PROBLEM TO WORK ON: Transcribe each record as written.

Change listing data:
+--

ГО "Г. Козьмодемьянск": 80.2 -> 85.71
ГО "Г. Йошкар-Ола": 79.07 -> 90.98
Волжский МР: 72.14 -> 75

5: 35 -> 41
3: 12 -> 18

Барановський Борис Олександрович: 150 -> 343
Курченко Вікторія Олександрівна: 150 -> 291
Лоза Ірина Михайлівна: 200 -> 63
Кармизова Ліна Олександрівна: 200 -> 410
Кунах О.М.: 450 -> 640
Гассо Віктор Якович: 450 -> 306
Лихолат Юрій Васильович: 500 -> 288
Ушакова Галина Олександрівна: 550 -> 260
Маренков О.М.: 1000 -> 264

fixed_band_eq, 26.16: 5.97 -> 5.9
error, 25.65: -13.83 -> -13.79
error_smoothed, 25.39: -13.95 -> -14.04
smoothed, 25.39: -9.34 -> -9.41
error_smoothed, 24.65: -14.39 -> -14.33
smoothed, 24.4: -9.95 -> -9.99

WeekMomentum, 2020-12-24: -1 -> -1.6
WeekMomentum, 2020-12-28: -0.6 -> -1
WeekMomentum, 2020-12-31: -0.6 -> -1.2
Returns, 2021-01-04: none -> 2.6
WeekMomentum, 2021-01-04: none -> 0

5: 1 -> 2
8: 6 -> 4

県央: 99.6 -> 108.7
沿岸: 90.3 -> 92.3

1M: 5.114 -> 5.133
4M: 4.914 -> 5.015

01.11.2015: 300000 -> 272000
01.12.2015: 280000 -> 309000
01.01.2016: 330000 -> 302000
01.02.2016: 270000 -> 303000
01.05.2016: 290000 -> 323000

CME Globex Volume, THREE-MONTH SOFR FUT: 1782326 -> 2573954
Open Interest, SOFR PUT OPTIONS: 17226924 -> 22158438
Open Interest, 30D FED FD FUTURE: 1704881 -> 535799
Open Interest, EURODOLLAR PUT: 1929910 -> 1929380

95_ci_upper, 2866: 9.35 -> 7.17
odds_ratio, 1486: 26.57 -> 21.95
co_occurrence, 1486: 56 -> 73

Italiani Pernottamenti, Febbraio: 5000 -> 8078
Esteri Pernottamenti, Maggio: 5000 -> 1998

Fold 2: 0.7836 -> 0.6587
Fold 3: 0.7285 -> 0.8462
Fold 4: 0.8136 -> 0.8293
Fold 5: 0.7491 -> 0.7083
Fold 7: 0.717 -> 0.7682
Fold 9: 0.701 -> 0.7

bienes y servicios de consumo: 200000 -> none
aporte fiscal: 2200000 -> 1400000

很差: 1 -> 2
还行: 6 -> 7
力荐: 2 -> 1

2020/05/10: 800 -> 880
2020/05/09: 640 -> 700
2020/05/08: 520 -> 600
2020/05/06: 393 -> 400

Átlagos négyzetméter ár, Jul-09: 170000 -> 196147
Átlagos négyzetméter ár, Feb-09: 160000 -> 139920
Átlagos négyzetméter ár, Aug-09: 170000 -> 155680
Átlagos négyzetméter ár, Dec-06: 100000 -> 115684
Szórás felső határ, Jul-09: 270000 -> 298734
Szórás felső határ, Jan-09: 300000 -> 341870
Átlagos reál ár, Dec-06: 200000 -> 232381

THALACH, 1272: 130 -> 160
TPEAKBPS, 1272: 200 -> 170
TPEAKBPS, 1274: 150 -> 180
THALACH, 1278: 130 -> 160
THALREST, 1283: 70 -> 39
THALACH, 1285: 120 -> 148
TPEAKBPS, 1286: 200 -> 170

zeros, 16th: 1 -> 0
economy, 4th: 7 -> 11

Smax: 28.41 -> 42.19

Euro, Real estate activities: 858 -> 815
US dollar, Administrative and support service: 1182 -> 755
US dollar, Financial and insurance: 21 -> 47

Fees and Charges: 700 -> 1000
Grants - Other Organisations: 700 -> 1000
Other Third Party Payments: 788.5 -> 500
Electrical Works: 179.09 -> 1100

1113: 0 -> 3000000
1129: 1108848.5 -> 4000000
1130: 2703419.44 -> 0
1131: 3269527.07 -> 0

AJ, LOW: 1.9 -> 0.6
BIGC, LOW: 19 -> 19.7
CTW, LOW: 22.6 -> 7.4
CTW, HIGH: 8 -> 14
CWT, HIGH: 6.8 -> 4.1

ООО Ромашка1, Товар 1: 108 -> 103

+--

EXERCISE OUTPUT:
ГО "Г. Козьмодемьянск": 80.2 -> 85.71
ГО "Г. Йошкар-Ола": 79.07 -> 90.98
Волжский МР: 72.14 -> 75

5: 35 -> 41
3: 12 -> 18

Барановський Борис Олександрович: 150 -> 343
Курченко Вікторія Олександрівна: 150 -> 291
Лоза Ірина Михайлівна: 200 -> 63
Кармизова Ліна Олександрівна: 200 -> 410
Кунах О.М.: 450 -> 640
Гассо Віктор Якович: 450 -> 306
Лихолат Юрій Васильович: 500 -> 288
Ушакова Галина Олександрівна: 550 -> 260
Маренков О.М.: 1000 -> 264

fixed_band_eq, 26.16: 5.97 -> 5.9
error, 25.65: -13.83 -> -13.79
error_smoothed, 25.39: -13.95 -> -14.04
smoothed, 25.39: -9.34 -> -9.41
error_smoothed, 24.65: -14.39 -> -14.33
smoothed, 24.4: -9.95 -> -9.99

WeekMomentum, 2020-12-24: -1 -> -1.6
WeekMomentum, 2020-12-28: -0.6 -> -1
WeekMomentum, 2020-12-31: -0.6 -> -1.2
Returns, 2021-01-04: none -> 2.6
WeekMomentum, 2021-01-04: none -> 0

5: 1 -> 2
8: 6 -> 4

県央: 99.6 -> 108.7
沿岸: 90.3 -> 92.3

1M: 5.114 -> 5.133
4M: 4.914 -> 5.015

01.11.2015: 300000 -> 272000
01.12.2015: 280000 -> 309000
01.01.2016: 330000 -> 302000
01.02.2016: 270000 -> 303000
01.05.2016: 290000 -> 323000

CME Globex Volume, THREE-MONTH SOFR FUT: 1782326 -> 2573954
Open Interest, SOFR PUT OPTIONS: 17226924 -> 22158438
Open Interest, 30D FED FD FUTURE: 1704881 -> 535799
Open Interest, EURODOLLAR PUT: 1929910 -> 1929380

95_ci_upper, 2866: 9.35 -> 7.17
odds_ratio, 1486: 26.57 -> 21.95
co_occurrence, 1486: 56 -> 73

Italiani Pernottamenti, Febbraio: 5000 -> 8078
Esteri Pernottamenti, Maggio: 5000 -> 1998

Fold 2: 0.7836 -> 0.6587
Fold 3: 0.7285 -> 0.8462
Fold 4: 0.8136 -> 0.8293
Fold 5: 0.7491 -> 0.7083
Fold 7: 0.717 -> 0.7682
Fold 9: 0.701 -> 0.7

bienes y servicios de consumo: 200000 -> none
aporte fiscal: 2200000 -> 1400000

很差: 1 -> 2
还行: 6 -> 7
力荐: 2 -> 1

2020/05/10: 800 -> 880
2020/05/09: 640 -> 700
2020/05/08: 520 -> 600
2020/05/06: 393 -> 400

Átlagos négyzetméter ár, Jul-09: 170000 -> 196147
Átlagos négyzetméter ár, Feb-09: 160000 -> 139920
Átlagos négyzetméter ár, Aug-09: 170000 -> 155680
Átlagos négyzetméter ár, Dec-06: 100000 -> 115684
Szórás felső határ, Jul-09: 270000 -> 298734
Szórás felső határ, Jan-09: 300000 -> 341870
Átlagos reál ár, Dec-06: 200000 -> 232381

THALACH, 1272: 130 -> 160
TPEAKBPS, 1272: 200 -> 170
TPEAKBPS, 1274: 150 -> 180
THALACH, 1278: 130 -> 160
THALREST, 1283: 70 -> 39
THALACH, 1285: 120 -> 148
TPEAKBPS, 1286: 200 -> 170

zeros, 16th: 1 -> 0
economy, 4th: 7 -> 11

Smax: 28.41 -> 42.19

Euro, Real estate activities: 858 -> 815
US dollar, Administrative and support service: 1182 -> 755
US dollar, Financial and insurance: 21 -> 47

Fees and Charges: 700 -> 1000
Grants - Other Organisations: 700 -> 1000
Other Third Party Payments: 788.5 -> 500
Electrical Works: 179.09 -> 1100

1113: 0 -> 3000000
1129: 1108848.5 -> 4000000
1130: 2703419.44 -> 0
1131: 3269527.07 -> 0

AJ, LOW: 1.9 -> 0.6
BIGC, LOW: 19 -> 19.7
CTW, LOW: 22.6 -> 7.4
CTW, HIGH: 8 -> 14
CWT, HIGH: 6.8 -> 4.1

ООО Ромашка1, Товар 1: 108 -> 103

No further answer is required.